GIVEN RECORDS:
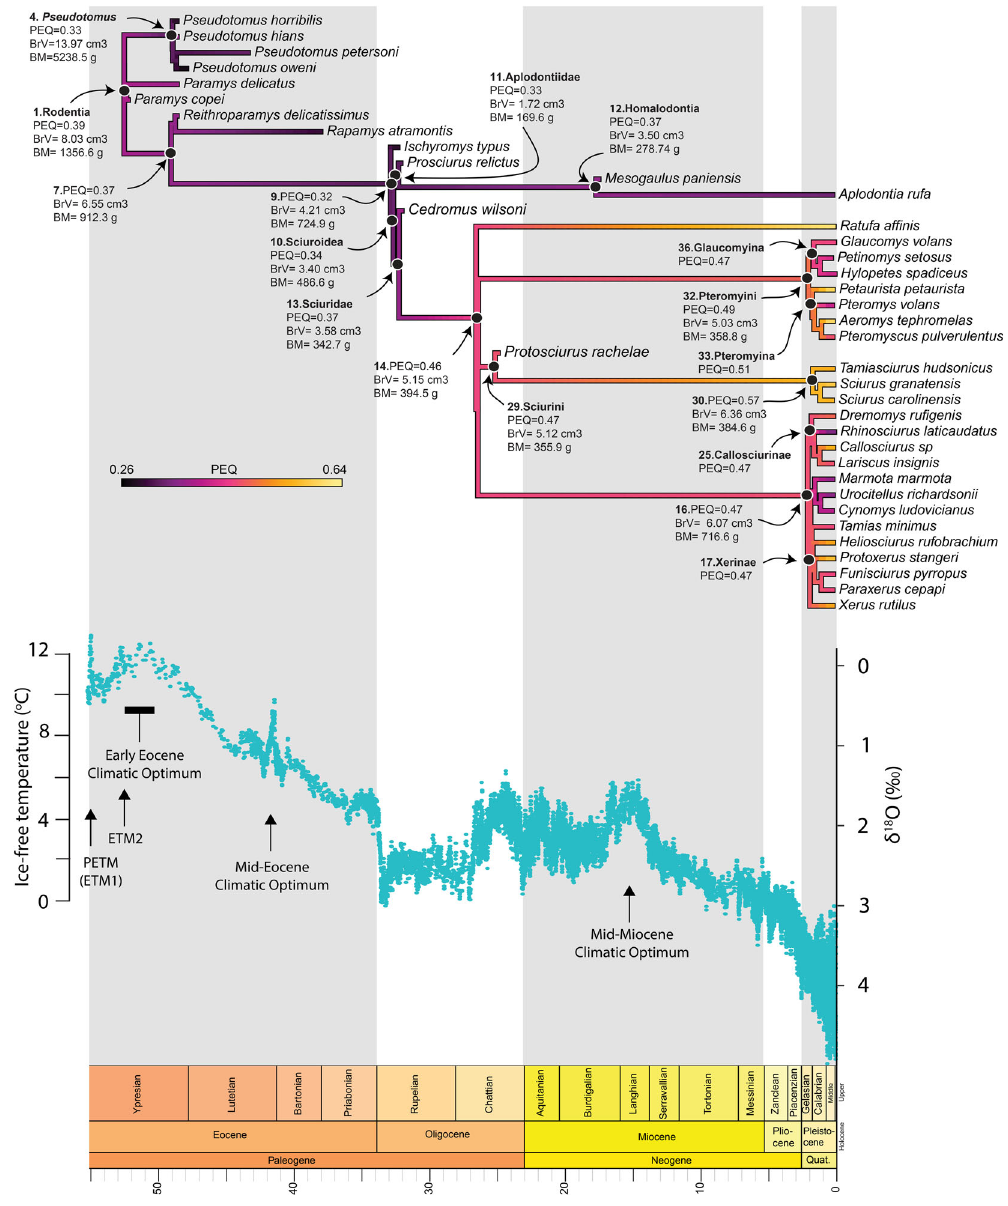
Fig. 4 Ancestral state reconstruction of the Phylogenetic Encephalization Quotient (PEQ) with a geological time scale. The temperature and oxygen level ( δ 18 O) plot during the Cenozoic is modi fi ed from Zachos et al. 40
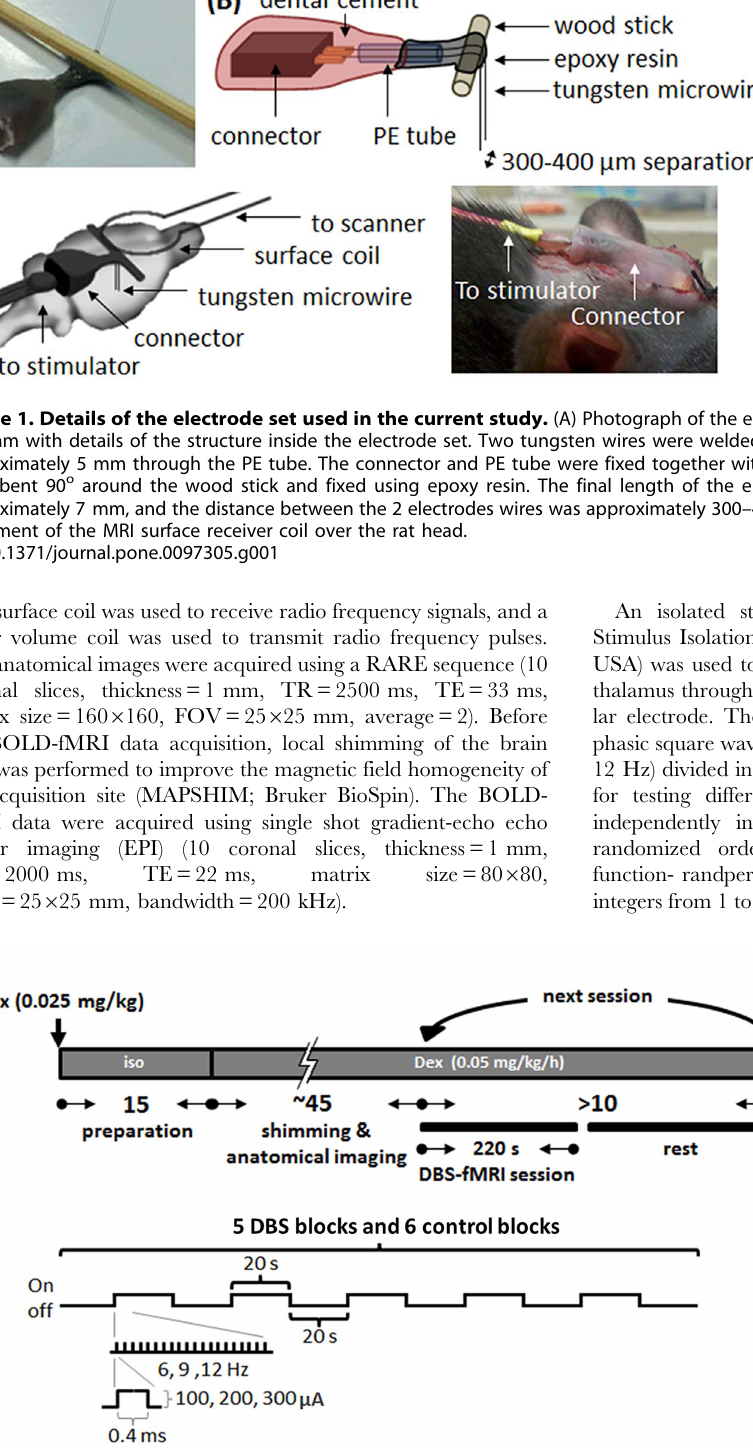
Figure 2. Experimental protocol. (A) Protocol for MRI scanning. For dexmedetomidine (Dex) based fMRI, the animal was first anesthetized using 5% isoflurane (Iso), then received a bolus of 0.025 mg/kg Dex subcutaneously. Iso was stopped 15 min later, and a continuous subcutaneous infusion of Dex (0.05 mg/kg/h) was initiated 15 min later for maintenance throughout the MRI experiment. The first session of the fMRI test was performed 60 min after the first bolus of Dex application. Each session of the fMRI test was separated by an inter-session interval of at least 5 min. (B) Stimulation protocol for DBS-fMRI session. Monophasic constant electrical current pulses with 0.4 ms duration, and the intensity and frequency adjusted in variable values, ranging from 100 to 300 m A and 6 to 12 Hz, were given by the block design, including 5 DBS blocks (stimuli on) and 6 control blocks (stimuli off), each block lasted 20 s.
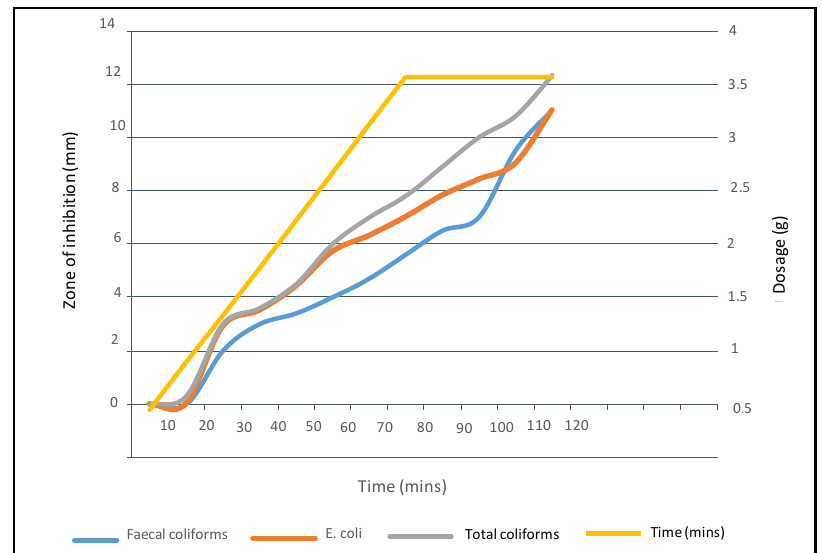
Figure 3. The dosage of sunflower seed extract required to eliminate indicator bacteria per given time intervals and the resultant zone of inhibition.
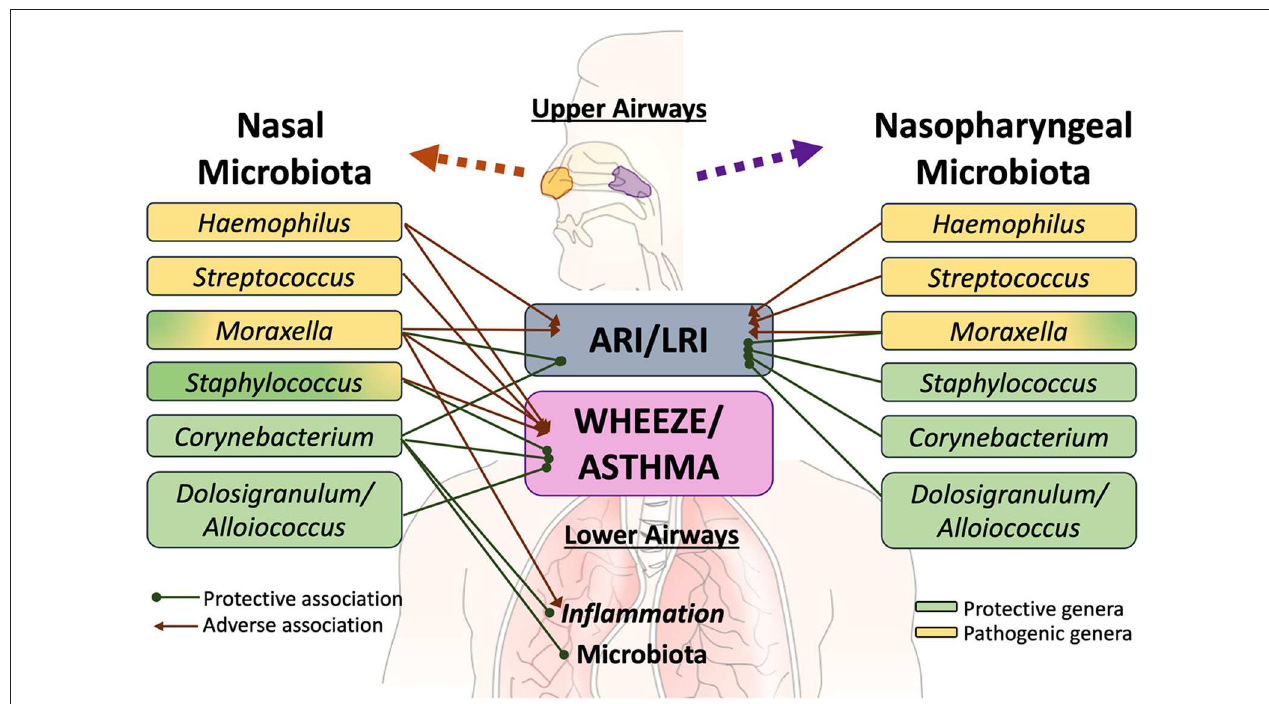
FIGURE 1 | Specific members of the upper airway microbiota have been differentially linked to acute respiratory illness (ARI), including lower respiratory illness (LRI), recurrent wheeze, asthma risk and exacerbation. Although limited, there is some evidence that interactions exist between at least some members of the upper airway microbiota with those colonizing the lower airways and with the pulmonary immune system. However, further work is required to elucidate these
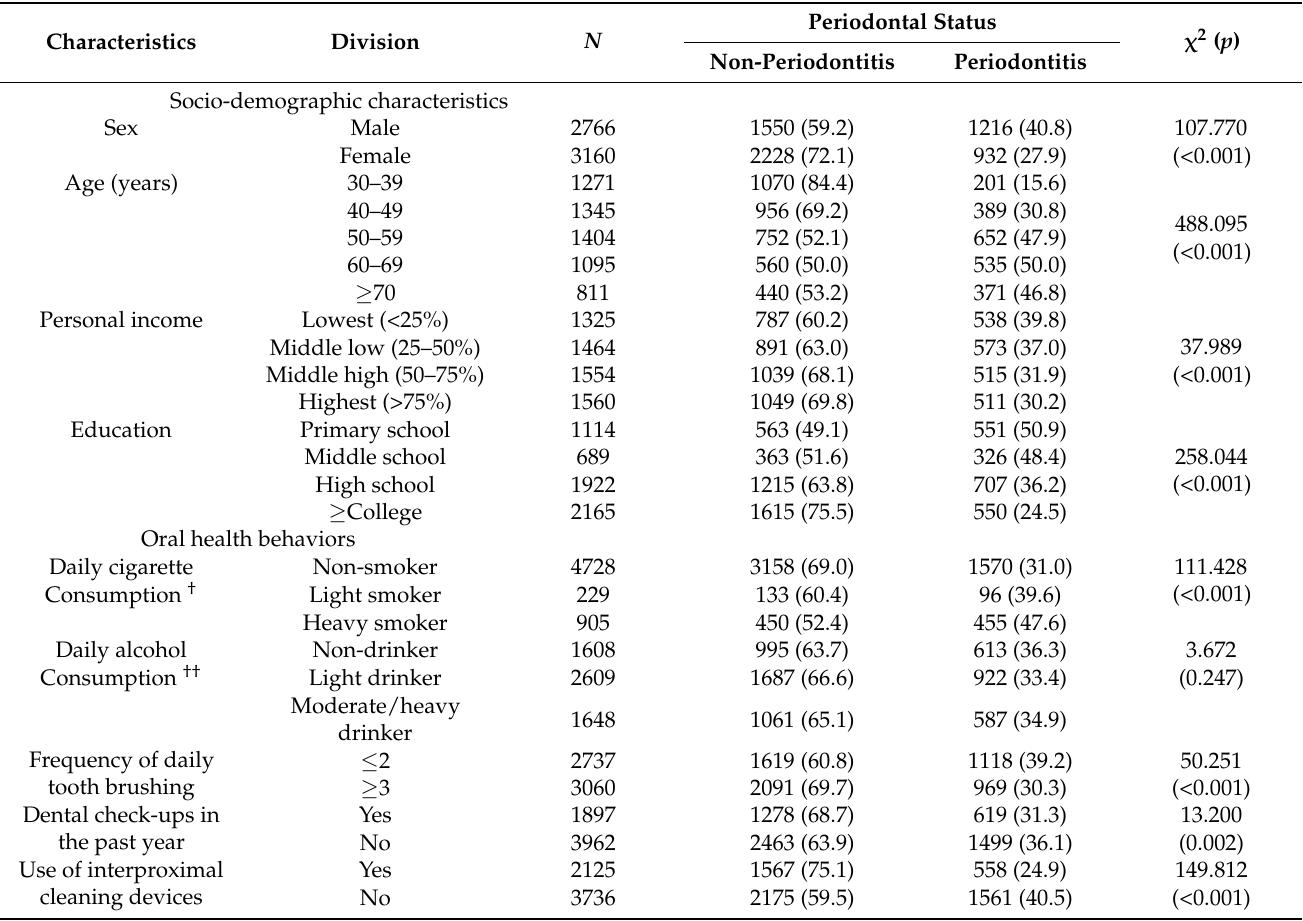
Table 1. Association between sociodemographic characteristics or oral health behaviors and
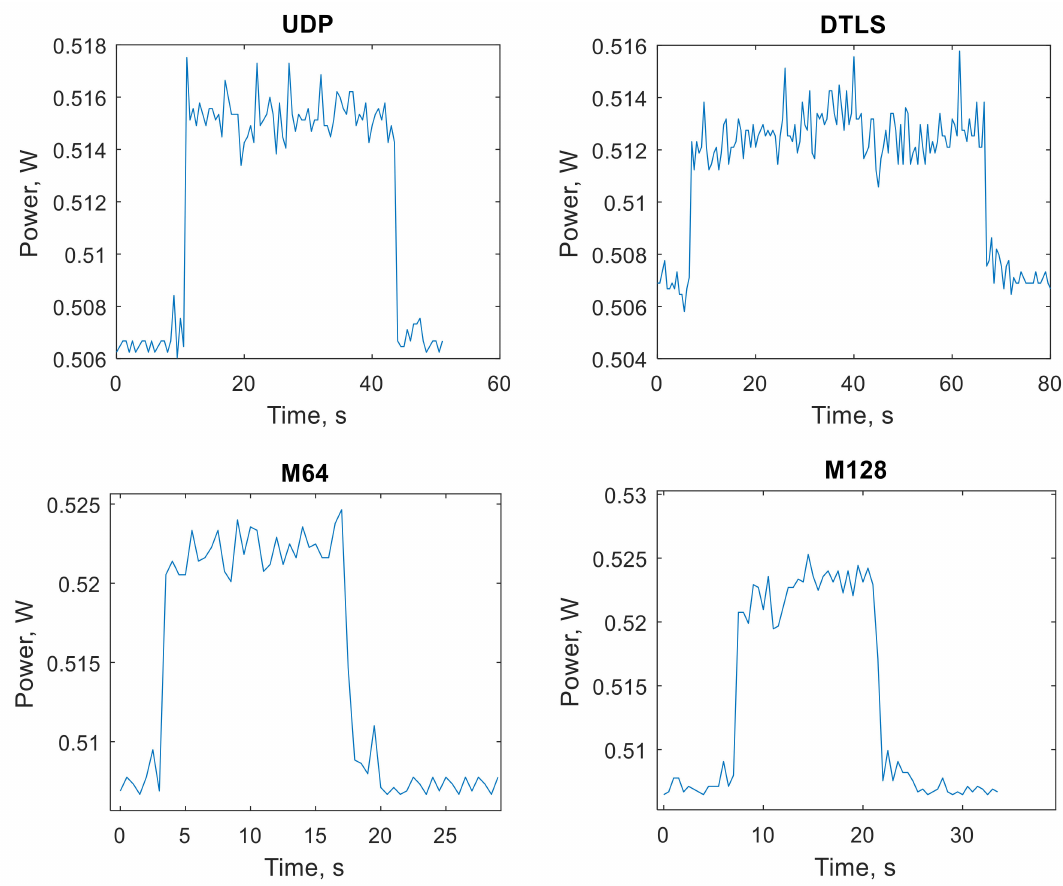
Figure 5. Power consumption of the Wi-Fi network card while transferring 1 MB of data using 2048 B data packets and di ff erent transport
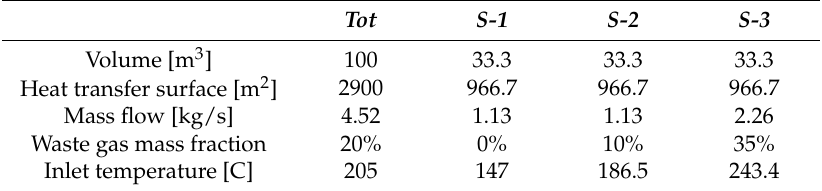
Table 3. Parameters values of the Cold RC with the Waste Gas Recirculation (WGR) system.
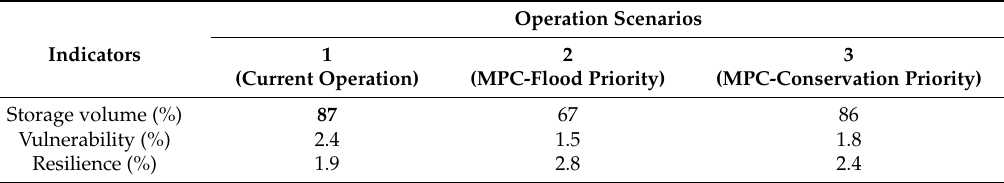
Table 2. Overall performance of the three operation scenarios.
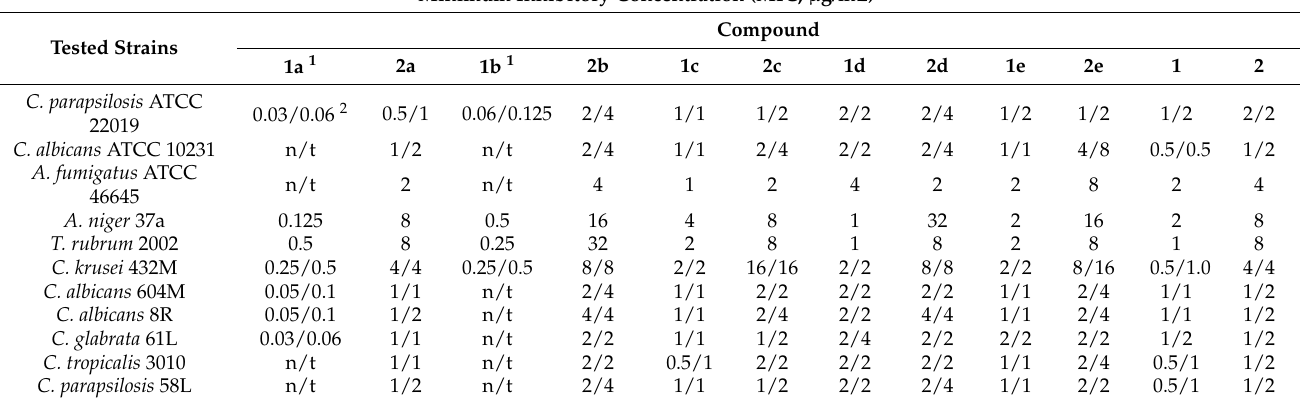
Table 1. The antifungal activity of the semisynthetic polyene antibiotic derivatives 1a – 1e , 2a – 2e in comparison with AmB ( 1 ) and Nys ( 2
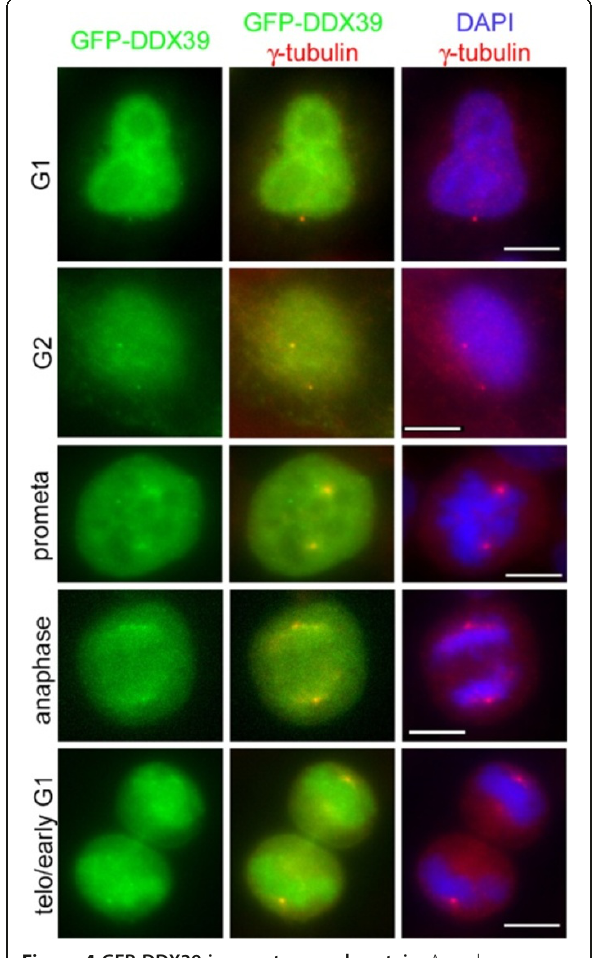
Figure 4 GFP-DDX39 is a centrosomal protein. Asynchronous HeLa cells were transfected with GFP-DDX39 (green), fixed and co-stained with DAPI (blue) and anti- γ -tubulin antibody (red). The cell cycle stages were assigned based on the numbers of γ -tubulin foci and DNA morphology. Bar=10 μ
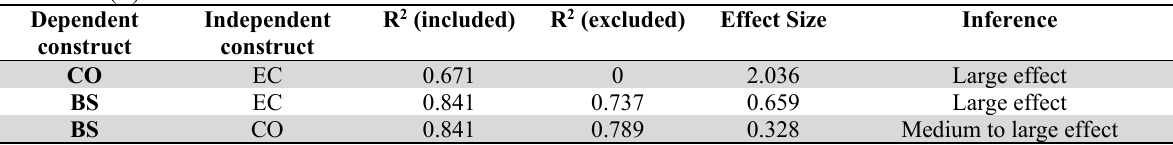
Effect Size (f 2 )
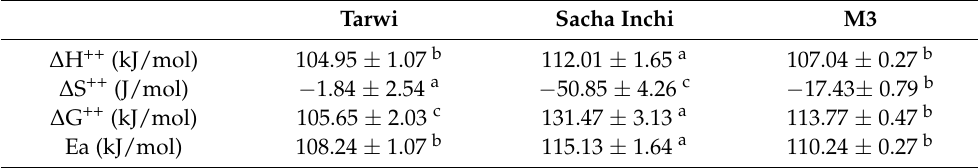
Table 3. Thermodynamics values (mean ± SD) for enthalpy ( ∆ H ++ ), entropy ( ∆ S ++ ), Gibbs free energy ( ∆ G ++ ) and activation energy (Ea) of tarwi oil, sacha inchi oil and their 1:1 blend (M3). Tarwi Sacha Inchi M3 ∆ H ++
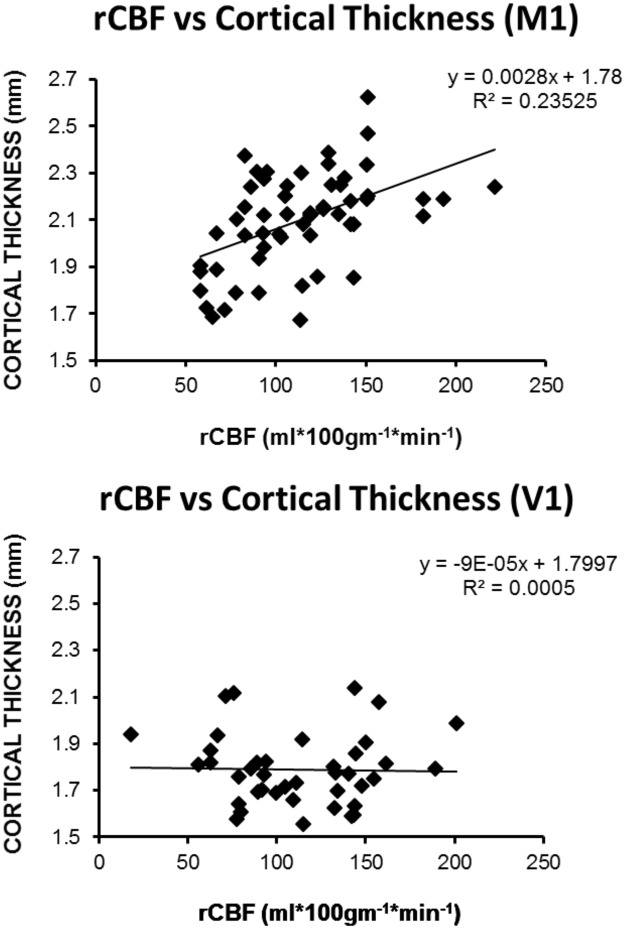
Scatterplots of cortical thickness versus CBF in primary motor cortex (M1, panel A) and in visual cortex (V1, panel B).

YOUR ASSIGNMENT:
Only the text of the listing above is wanted, transcribed exactly, without its images.

EXERCISE ANSWER:
Fig. 4 Ancestral state reconstruction of the Phylogenetic Encephalization Quotient (PEQ) with a geological time scale. The temperature and oxygen level ( δ 18 O) plot during the Cenozoic is modi fi ed from Zachos et al. 40
Figure 2. Experimental protocol. (A) Protocol for MRI scanning. For dexmedetomidine (Dex) based fMRI, the animal was first anesthetized using 5% isoflurane (Iso), then received a bolus of 0.025 mg/kg Dex subcutaneously. Iso was stopped 15 min later, and a continuous subcutaneous infusion of Dex (0.05 mg/kg/h) was initiated 15 min later for maintenance throughout the MRI experiment. The first session of the fMRI test was performed 60 min after the first bolus of Dex application. Each session of the fMRI test was separated by an inter-session interval of at least 5 min. (B) Stimulation protocol for DBS-fMRI session. Monophasic constant electrical current pulses with 0.4 ms duration, and the intensity and frequency adjusted in variable values, ranging from 100 to 300 m A and 6 to 12 Hz, were given by the block design, including 5 DBS blocks (stimuli on) and 6 control blocks (stimuli off), each block lasted 20 s.
Figure 3. The dosage of sunflower seed extract required to eliminate indicator bacteria per given time intervals and the resultant zone of inhibition.
FIGURE 1 | Specific members of the upper airway microbiota have been differentially linked to acute respiratory illness (ARI), including lower respiratory illness (LRI), recurrent wheeze, asthma risk and exacerbation. Although limited, there is some evidence that interactions exist between at least some members of the upper airway microbiota with those colonizing the lower airways and with the pulmonary immune system. However, further work is required to elucidate these
Table 1. Association between sociodemographic characteristics or oral health behaviors and
Figure 5. Power consumption of the Wi-Fi network card while transferring 1 MB of data using 2048 B data packets and di ff erent transport
Table 3. Parameters values of the Cold RC with the Waste Gas Recirculation (WGR) system.
Table 2. Overall performance of the three operation scenarios.
Table 1. The antifungal activity of the semisynthetic polyene antibiotic derivatives 1a – 1e , 2a – 2e in comparison with AmB ( 1 ) and Nys ( 2
Figure 4 GFP-DDX39 is a centrosomal protein. Asynchronous HeLa cells were transfected with GFP-DDX39 (green), fixed and co-stained with DAPI (blue) and anti- γ -tubulin antibody (red). The cell cycle stages were assigned based on the numbers of γ -tubulin foci and DNA morphology. Bar=10 μ
Effect Size (f 2 )
Table 3. Thermodynamics values (mean ± SD) for enthalpy ( ∆ H ++ ), entropy ( ∆ S ++ ), Gibbs free energy ( ∆ G ++ ) and activation energy (Ea) of tarwi oil, sacha inchi oil and their 1:1 blend (M3). Tarwi Sacha Inchi M3 ∆ H ++
Scatterplots of cortical thickness versus CBF in primary motor cortex (M1, panel A) and in visual cortex (V1, panel B).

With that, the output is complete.